• Task prompt:
Determine the number of lines in these entries that hold the word "Journal". Give the number and nothing more.

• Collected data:

* * * * * * *

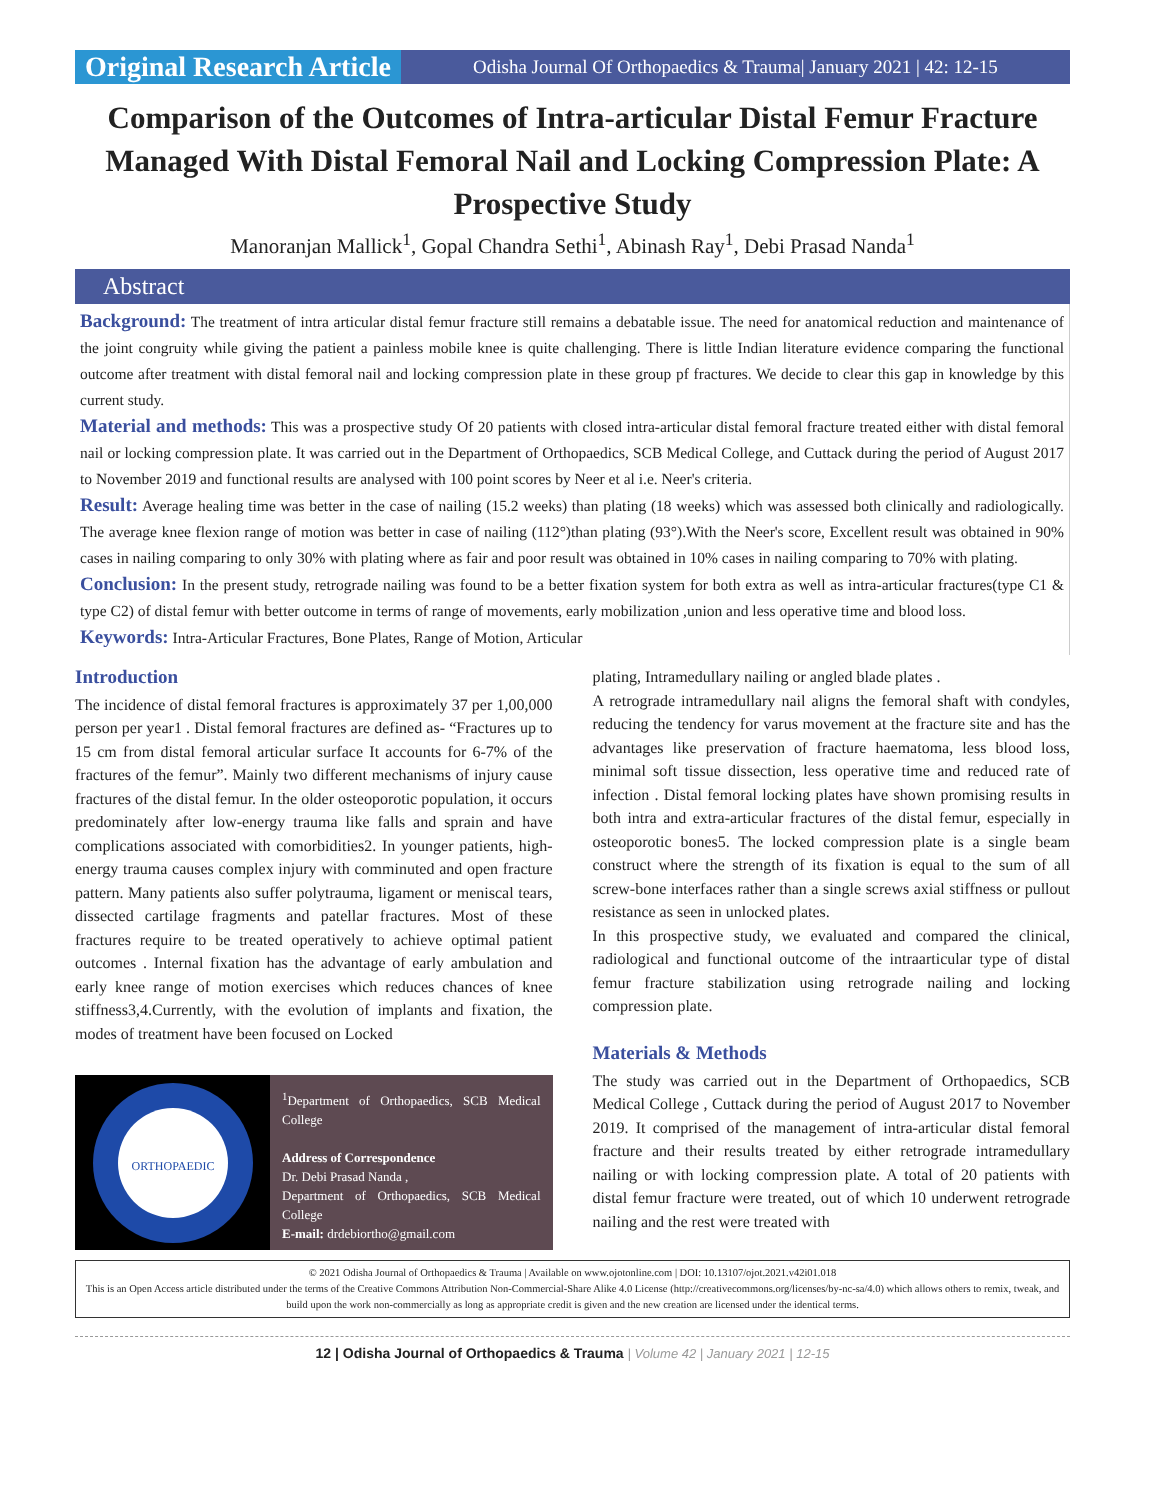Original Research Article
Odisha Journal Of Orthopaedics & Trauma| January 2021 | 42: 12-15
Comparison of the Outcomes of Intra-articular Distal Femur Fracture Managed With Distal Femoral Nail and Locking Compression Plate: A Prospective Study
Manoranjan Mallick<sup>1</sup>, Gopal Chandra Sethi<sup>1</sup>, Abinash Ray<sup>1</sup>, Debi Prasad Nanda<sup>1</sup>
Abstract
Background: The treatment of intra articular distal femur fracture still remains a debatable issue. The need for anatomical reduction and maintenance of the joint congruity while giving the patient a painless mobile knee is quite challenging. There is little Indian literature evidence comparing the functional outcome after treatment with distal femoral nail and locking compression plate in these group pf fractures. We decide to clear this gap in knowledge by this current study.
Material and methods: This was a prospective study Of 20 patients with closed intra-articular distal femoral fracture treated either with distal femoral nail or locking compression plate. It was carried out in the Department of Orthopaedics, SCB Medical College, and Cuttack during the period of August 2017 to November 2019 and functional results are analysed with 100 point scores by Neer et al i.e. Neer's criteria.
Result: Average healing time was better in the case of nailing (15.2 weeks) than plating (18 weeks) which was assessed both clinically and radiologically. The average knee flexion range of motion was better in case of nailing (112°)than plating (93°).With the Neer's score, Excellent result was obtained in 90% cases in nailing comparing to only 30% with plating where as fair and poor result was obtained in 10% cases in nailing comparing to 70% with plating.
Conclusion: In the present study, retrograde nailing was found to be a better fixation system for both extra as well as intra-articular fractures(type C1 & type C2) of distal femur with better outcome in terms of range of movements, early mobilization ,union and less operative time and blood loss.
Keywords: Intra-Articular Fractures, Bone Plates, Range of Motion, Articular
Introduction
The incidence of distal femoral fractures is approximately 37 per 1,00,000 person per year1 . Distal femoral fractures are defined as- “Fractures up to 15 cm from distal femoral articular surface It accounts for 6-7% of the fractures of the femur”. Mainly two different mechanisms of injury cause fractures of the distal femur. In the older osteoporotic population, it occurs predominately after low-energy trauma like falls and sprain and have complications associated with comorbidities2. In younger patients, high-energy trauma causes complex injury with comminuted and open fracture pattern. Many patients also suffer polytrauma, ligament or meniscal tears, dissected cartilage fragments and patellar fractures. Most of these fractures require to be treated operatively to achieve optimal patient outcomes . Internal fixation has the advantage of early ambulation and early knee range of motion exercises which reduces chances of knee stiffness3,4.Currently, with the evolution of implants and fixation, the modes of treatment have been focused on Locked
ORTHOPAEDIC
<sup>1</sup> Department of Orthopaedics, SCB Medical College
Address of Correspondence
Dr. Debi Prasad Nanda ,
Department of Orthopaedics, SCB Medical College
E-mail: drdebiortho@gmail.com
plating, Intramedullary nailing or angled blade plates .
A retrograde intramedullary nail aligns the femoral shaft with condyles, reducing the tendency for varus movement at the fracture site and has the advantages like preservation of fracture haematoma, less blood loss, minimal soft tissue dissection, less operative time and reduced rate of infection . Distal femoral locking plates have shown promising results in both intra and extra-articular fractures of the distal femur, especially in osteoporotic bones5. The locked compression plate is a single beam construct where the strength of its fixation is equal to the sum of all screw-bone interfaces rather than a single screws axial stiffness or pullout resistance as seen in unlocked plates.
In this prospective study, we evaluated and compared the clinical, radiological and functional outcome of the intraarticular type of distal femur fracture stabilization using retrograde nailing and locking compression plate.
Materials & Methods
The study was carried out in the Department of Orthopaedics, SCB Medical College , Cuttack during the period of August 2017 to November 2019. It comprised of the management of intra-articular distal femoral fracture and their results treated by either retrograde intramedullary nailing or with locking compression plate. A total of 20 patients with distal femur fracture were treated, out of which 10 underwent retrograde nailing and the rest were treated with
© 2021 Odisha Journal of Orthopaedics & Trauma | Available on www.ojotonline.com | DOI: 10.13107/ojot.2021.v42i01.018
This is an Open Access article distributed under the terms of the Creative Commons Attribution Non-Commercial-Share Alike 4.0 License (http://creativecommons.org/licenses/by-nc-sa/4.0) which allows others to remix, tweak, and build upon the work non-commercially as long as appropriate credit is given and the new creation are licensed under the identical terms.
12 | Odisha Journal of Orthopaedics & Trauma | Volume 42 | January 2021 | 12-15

* * * * * * *

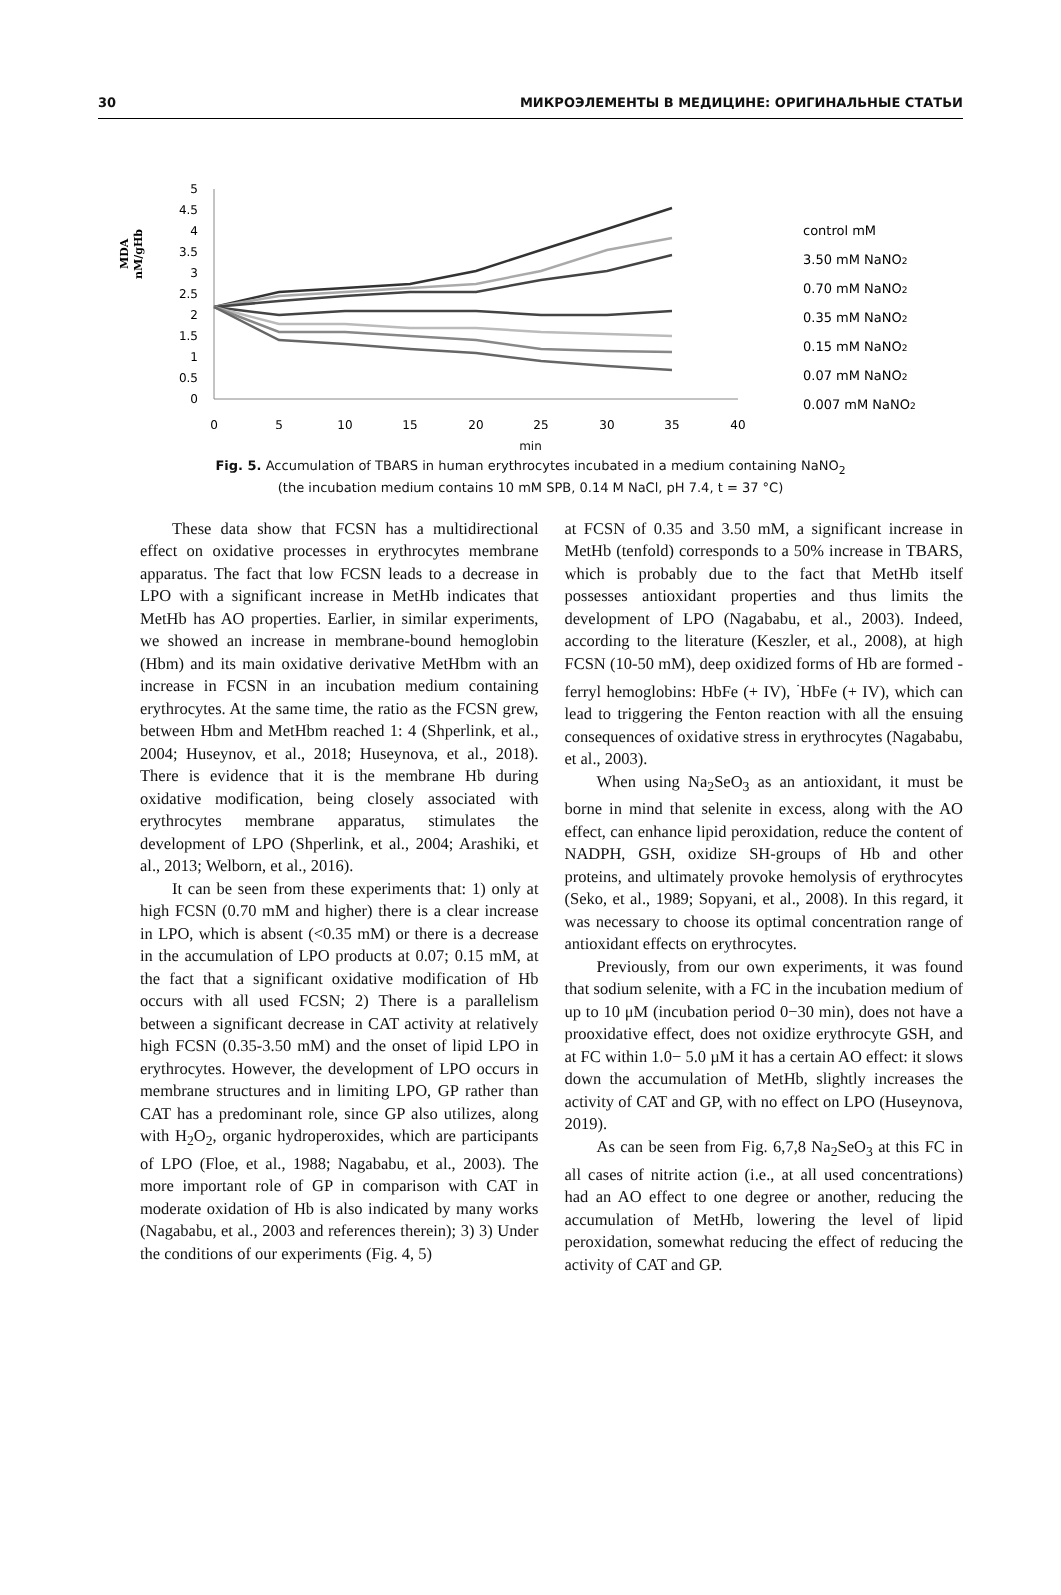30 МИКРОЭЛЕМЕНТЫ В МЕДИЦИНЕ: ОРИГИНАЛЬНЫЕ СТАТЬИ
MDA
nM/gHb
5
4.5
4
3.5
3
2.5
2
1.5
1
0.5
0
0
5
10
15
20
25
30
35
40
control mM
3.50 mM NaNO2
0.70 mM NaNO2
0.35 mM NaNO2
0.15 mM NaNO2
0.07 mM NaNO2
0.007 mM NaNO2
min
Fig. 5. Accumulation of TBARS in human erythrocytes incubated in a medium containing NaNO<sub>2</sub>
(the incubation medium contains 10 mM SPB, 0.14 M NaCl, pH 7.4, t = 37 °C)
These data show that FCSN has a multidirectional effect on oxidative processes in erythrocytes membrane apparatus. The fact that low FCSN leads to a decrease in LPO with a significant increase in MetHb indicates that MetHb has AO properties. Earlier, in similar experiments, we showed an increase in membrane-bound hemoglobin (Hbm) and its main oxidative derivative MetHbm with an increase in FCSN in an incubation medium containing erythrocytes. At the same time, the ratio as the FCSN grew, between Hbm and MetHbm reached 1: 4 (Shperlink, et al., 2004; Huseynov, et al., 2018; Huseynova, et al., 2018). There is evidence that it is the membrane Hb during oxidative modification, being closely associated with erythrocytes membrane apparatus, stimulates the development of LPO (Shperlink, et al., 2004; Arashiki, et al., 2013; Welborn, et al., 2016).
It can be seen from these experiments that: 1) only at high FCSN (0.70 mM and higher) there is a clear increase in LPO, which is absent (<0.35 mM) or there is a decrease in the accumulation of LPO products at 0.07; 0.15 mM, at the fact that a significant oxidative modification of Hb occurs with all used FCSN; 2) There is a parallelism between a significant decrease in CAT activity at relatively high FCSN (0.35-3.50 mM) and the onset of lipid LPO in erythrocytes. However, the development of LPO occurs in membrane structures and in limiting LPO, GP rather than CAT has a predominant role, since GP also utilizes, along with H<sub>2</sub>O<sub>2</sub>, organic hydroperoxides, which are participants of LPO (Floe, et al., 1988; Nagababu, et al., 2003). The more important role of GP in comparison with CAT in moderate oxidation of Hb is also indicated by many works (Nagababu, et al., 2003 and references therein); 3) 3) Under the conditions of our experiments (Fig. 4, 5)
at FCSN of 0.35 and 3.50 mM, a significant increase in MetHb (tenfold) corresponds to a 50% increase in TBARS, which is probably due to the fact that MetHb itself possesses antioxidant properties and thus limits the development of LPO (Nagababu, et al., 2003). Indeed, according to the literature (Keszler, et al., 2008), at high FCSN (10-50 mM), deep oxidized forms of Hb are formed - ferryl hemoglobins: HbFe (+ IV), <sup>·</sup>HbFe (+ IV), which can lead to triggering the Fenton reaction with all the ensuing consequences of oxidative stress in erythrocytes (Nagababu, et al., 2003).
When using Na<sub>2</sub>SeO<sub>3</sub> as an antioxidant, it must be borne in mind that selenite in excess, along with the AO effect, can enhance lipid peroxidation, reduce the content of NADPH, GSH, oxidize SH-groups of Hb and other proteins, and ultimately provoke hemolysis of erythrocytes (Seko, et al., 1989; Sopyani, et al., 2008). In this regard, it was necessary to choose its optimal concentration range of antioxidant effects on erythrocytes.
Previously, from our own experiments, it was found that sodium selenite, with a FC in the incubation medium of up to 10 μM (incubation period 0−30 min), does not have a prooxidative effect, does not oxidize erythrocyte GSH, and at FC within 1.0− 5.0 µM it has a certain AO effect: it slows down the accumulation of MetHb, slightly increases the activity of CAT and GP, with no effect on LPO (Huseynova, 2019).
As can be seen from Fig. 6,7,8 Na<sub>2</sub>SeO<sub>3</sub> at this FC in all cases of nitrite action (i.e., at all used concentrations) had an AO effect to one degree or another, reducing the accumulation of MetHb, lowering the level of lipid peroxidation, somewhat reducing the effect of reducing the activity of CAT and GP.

* * * * * * *

• Output below:
3